С другого – Еська. Лойко в руки флягу сует, мол, хлебани, Зославушка, чаечку… я, дурища, и хлебанула… кто ж знал, что чаечек в тую флягу если и плеснули, то на самое донышко.
Ох и повело… закружило… где ж это видано, чтоб девке честной первача совали? А этот гад еще и оправдывается, мол, хотел как лучше, и не первач сие, а едино настойка, на травах семнадцати настоенная, словом крепким заговоренная.
Я ее тож, как отдышалась, заговорила.
Словом.
Крепким.
После-то стыдно было, поелику не пристало девке этаких слов знать, да тогда…
…тогда не наука в голове моей была. И верно Еська подметил, что и ныне не об том я думаю.
Села я рядышком.
Дурное сие дело – на камнях сидеть, да только все лучше, чем грязь. Так и сидели. Пялилися под ноги.

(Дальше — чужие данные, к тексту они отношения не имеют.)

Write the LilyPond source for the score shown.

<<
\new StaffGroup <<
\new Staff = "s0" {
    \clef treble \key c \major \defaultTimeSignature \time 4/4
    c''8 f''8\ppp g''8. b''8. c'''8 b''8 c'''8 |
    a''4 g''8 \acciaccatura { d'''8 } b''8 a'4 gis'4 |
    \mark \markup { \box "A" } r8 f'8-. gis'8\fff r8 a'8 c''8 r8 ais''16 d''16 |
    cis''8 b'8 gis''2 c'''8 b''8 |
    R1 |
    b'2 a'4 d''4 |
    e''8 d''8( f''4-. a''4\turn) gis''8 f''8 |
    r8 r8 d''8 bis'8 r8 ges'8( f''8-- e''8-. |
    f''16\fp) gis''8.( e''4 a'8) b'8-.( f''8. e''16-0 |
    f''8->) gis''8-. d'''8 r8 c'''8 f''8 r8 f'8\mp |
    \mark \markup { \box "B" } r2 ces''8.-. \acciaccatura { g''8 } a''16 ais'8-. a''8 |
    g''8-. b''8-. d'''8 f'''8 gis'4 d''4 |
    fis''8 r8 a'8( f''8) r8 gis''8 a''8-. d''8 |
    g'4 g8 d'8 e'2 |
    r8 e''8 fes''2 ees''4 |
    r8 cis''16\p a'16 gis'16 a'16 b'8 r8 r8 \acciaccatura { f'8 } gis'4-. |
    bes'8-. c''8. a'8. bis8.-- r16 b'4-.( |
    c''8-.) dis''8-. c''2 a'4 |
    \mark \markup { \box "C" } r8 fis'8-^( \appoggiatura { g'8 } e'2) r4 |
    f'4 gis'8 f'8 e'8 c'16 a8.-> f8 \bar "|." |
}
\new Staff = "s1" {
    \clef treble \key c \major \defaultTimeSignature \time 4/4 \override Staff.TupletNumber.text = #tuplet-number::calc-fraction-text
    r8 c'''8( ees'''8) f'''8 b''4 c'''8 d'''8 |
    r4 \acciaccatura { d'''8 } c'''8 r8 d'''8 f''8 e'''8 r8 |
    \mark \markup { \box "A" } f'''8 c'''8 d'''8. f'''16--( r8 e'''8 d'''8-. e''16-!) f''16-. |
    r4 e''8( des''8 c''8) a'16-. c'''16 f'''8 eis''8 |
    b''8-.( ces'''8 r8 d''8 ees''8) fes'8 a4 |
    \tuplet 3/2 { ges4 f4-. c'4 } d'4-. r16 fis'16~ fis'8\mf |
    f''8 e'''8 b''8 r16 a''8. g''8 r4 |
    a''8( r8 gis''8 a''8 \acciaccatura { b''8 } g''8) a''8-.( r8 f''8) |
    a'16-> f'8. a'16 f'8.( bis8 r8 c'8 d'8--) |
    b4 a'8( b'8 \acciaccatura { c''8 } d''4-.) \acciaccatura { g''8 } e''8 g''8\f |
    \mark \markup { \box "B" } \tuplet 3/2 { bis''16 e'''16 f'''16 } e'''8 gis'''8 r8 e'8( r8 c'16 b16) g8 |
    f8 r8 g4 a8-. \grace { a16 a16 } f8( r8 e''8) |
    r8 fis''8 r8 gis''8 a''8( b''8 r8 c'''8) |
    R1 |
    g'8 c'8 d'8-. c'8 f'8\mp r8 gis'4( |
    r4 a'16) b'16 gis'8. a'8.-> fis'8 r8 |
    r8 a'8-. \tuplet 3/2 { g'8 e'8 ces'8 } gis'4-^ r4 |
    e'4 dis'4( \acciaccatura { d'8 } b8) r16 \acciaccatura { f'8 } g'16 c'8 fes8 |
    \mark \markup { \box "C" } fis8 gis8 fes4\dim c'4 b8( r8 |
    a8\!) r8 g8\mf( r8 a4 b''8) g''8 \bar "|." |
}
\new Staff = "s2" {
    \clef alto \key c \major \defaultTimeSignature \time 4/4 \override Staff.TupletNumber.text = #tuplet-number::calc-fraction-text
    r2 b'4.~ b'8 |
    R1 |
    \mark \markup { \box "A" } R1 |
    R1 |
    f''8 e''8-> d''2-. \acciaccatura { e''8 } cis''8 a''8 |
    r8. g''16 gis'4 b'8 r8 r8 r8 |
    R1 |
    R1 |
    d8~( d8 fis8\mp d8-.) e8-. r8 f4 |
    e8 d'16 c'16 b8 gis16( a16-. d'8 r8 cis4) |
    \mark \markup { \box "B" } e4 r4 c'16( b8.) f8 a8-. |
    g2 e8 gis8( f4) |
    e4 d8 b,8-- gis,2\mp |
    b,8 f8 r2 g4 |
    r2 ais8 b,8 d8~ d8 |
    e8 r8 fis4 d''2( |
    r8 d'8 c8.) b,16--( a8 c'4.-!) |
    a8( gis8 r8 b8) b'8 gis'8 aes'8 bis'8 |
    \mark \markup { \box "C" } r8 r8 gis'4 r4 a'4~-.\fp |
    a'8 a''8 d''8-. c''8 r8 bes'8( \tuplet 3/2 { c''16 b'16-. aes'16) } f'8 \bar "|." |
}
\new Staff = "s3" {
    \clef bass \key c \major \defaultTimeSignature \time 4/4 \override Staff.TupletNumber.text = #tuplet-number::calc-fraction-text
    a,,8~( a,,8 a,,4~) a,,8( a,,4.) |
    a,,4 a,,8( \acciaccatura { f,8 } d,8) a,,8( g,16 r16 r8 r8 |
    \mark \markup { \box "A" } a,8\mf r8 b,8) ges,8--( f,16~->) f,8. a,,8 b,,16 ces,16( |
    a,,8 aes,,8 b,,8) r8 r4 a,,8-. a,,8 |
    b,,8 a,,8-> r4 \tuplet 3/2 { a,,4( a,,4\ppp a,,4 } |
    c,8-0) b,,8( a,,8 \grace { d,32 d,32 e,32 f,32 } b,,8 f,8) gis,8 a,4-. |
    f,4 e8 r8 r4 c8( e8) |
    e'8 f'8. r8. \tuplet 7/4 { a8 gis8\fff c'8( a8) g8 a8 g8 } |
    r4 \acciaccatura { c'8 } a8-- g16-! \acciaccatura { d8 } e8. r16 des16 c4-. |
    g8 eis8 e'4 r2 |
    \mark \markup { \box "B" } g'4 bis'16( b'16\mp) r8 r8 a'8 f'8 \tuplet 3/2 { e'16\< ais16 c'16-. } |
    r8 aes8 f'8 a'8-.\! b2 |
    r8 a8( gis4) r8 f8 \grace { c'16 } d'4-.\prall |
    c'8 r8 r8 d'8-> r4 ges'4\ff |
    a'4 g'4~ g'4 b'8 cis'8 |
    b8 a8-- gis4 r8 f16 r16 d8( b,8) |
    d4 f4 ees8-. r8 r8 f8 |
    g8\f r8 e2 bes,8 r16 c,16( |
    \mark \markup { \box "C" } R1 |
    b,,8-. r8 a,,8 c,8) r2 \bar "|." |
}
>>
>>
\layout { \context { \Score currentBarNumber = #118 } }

– Тогда теория была. Исключительно. – Еська первым заговорил. И из кармана монетку достал, медную, крохотную, о шестех гранях и дырочке. У кого и когда стянул? Сие мне не ведомо. Нет, может статься, что монету он честным путем выменял аль на рынке сама в руки упала, да вот сам давече каялся, что натуру евонную горбатую и могилою не исправить.
И сидит, монетку с пальца на палец перебрасывает.
Быстренько.
Ловко.
Пальцы-то у него даром что порченые, а все одно ловки, едва ль узлами не вяжутся. А может, и вяжутся, кто знает… и дальше сидим. Он с монеткою забавляется, я… я думаю.